The key lies in modelling and discussing compassionate behaviour early on and drawing out children’s innate capacity for compassion, experts say.
“Children come into this world as compassionate little beings capable of feeling for others, but we adults can knock it out of them,” says Donna Ronan, a clinical social worker and child therapist at Janeway Family Centre in St. John’s, Nfld.
Parents can avoid that by constantly displaying to even very young children the behaviour they want to instill. “Don’t worry so much whether your children are listening to you; worry about whether they’re watching you,” says Ronan, who is also a trainer in her church’s Godly Play program, which teaches youngsters about faith and liturgy through interactive stories and reflection. And they are watching you from the earliest age, says Ronan, a member of the Anglican Parish of the Good Shepherd, in Mount Pearl, Nfld.
Even before they’re neurologically capable of true empathy for others, children can respond to genuine behavioural modelling in their parents, agrees Sara Dimerman, a family psychologist based in Thornhill, Ont. Very young children mimic pro-social behaviour, says Dimerman, “but by age seven or eight, the brain becomes wired to truly understand things from the perspectives and feelings of others.”

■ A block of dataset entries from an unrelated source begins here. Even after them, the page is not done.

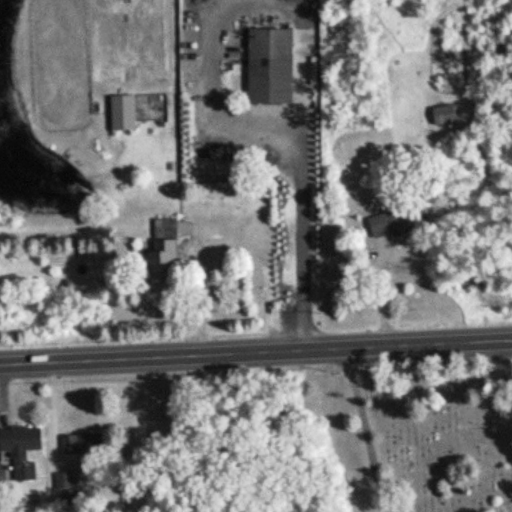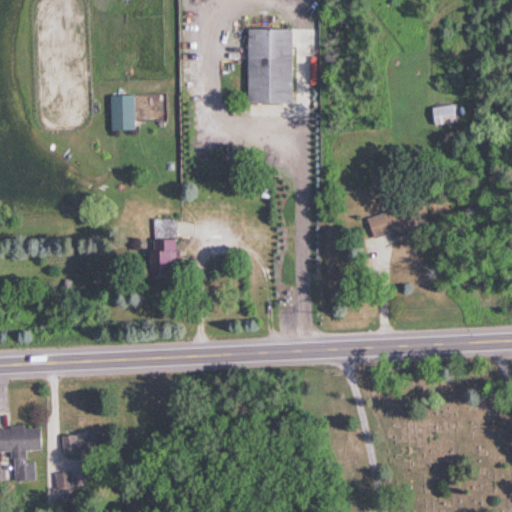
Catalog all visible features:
building: (267, 66)
building: (119, 112)
building: (442, 115)
building: (384, 223)
building: (159, 248)
road: (385, 290)
road: (256, 352)
road: (366, 429)
park: (412, 435)
building: (77, 445)
building: (18, 450)
building: (60, 480)
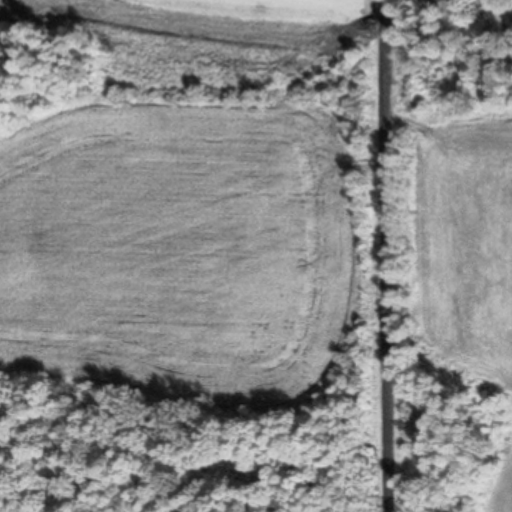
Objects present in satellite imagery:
road: (384, 255)
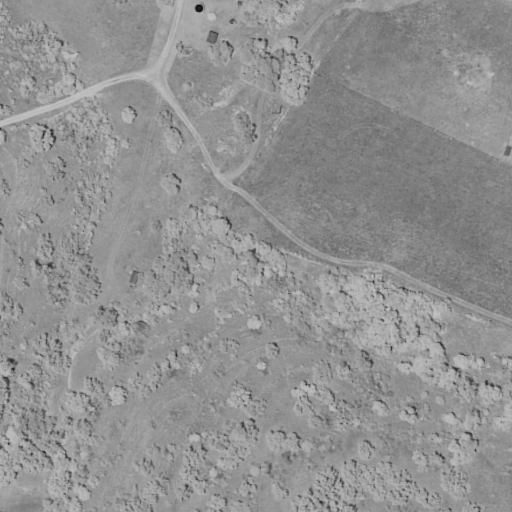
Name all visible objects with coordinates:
power tower: (281, 113)
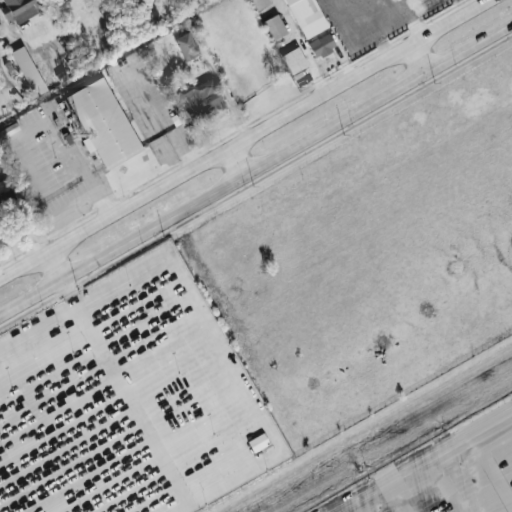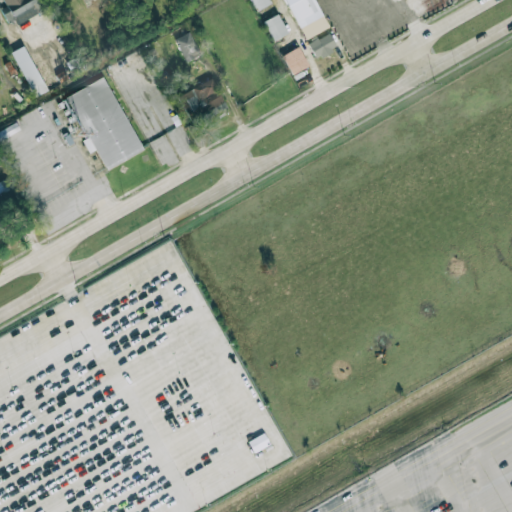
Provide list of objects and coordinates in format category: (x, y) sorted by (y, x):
building: (259, 3)
building: (18, 9)
building: (19, 9)
building: (307, 16)
building: (307, 17)
building: (274, 27)
building: (275, 27)
building: (321, 45)
building: (322, 45)
building: (186, 46)
building: (186, 46)
road: (418, 58)
building: (294, 60)
building: (294, 60)
building: (28, 70)
building: (28, 71)
building: (201, 100)
building: (202, 101)
building: (103, 123)
building: (103, 123)
road: (165, 125)
road: (243, 140)
road: (236, 163)
road: (256, 170)
road: (69, 177)
building: (3, 184)
building: (3, 185)
road: (55, 267)
road: (216, 346)
road: (132, 406)
building: (258, 442)
building: (258, 442)
road: (434, 466)
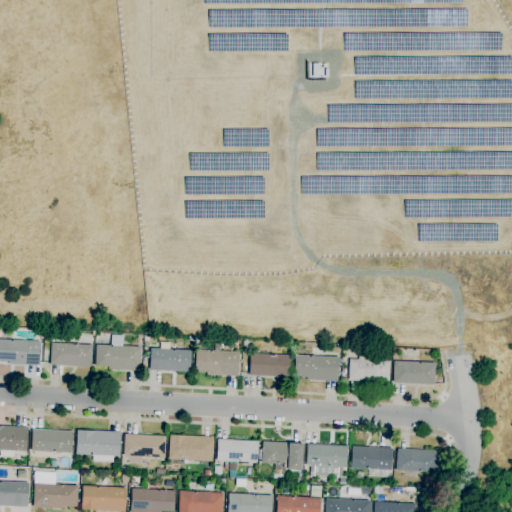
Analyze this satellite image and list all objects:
building: (325, 1)
building: (334, 18)
building: (248, 41)
building: (423, 42)
building: (433, 65)
building: (432, 89)
building: (419, 114)
solar farm: (316, 131)
building: (413, 136)
building: (243, 138)
building: (227, 161)
building: (413, 161)
park: (259, 170)
building: (223, 185)
building: (405, 185)
building: (456, 208)
building: (221, 209)
road: (293, 218)
building: (455, 233)
building: (197, 341)
building: (246, 343)
building: (340, 350)
building: (18, 351)
building: (20, 352)
building: (68, 354)
building: (70, 355)
building: (115, 355)
building: (116, 355)
building: (168, 360)
building: (169, 360)
building: (214, 362)
building: (216, 362)
building: (267, 365)
building: (269, 365)
building: (314, 367)
building: (315, 368)
building: (367, 369)
building: (367, 370)
building: (411, 372)
building: (413, 373)
road: (244, 390)
road: (233, 406)
road: (445, 418)
road: (262, 427)
road: (466, 434)
building: (12, 438)
building: (12, 440)
building: (49, 440)
building: (51, 441)
building: (96, 444)
building: (97, 444)
building: (143, 446)
building: (141, 447)
building: (188, 448)
building: (190, 448)
building: (235, 451)
building: (236, 451)
building: (280, 455)
building: (281, 455)
building: (323, 459)
building: (326, 459)
building: (371, 460)
building: (414, 460)
building: (416, 461)
building: (232, 467)
building: (160, 471)
building: (206, 473)
building: (359, 475)
building: (123, 479)
building: (222, 482)
building: (240, 483)
building: (364, 490)
building: (315, 491)
building: (51, 492)
building: (51, 492)
building: (12, 493)
building: (13, 493)
building: (101, 499)
building: (102, 499)
building: (150, 500)
building: (151, 501)
building: (197, 501)
building: (199, 502)
building: (247, 503)
building: (249, 503)
building: (295, 504)
building: (297, 504)
building: (345, 505)
building: (346, 506)
building: (391, 507)
building: (392, 507)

In the meantime, young children need to see their parents day-in, day-out being kind to their children, to each other, to animals and even insects. They need to see them giving up a seat on the bus to an elderly person or holding a door open for someone. And parents should explain the reasons behind these quotidian kindnesses.
“I taught my children from the age of 18 months not to kill ants and other bugs in the house,” says Lisa Bunnage, a Vancouver-based parenting educator. She would ask her toddlers, “How would you like it if a big giant stepped on you or your mummy or daddy?” She also insisted that her kids treat her kindly and when they didn’t, she called them on it.
Bunnage says crossover role-playing-for instance, bully versus bullied-is a good way to get children to reflect on the feelings of others.
Acts of compassion should be springboards for discussions of caring for others. Dimerman recalls talking to her children after she had saved a man from humiliation in the cafeteria line they were queuing in by helping him pay for his food. When the seven-year-old son of Philippa Sinclair, an Anglican in Toronto, wanted to rush out and spend $100 he had found, she explained that the person who dropped it might be worried and panicking because she didn’t have enough money for the rent or for food for her children. “I made him put up some ‘Found Money’ signs and tour the neighbourhood looking for ‘Lost Money’ signs. He really got into it and felt very good about it,” Sinclair says.
If treated kindly themselves, most children have the capacity to feel for others and respond to their needs. “But if they’re abused or neglected, they’ll focus on their own needs and protecting themselves instead,” Dimerman says.
Dimerman advises parents never to respond to caring behaviour with extrinsic treats. “Allow them to develop internal pride. Ask them how they felt when they helped that person across the street.”
Ronan adds that while adults can model compassionate behaviour to children, children have lessons for their parents. When her younger son was six, he volunteered to wrap up a brand-new birthday present as a Christmas gift for a needy child who, he said, had so much less than he did. “It was message about compassion no adult could ever teach me.”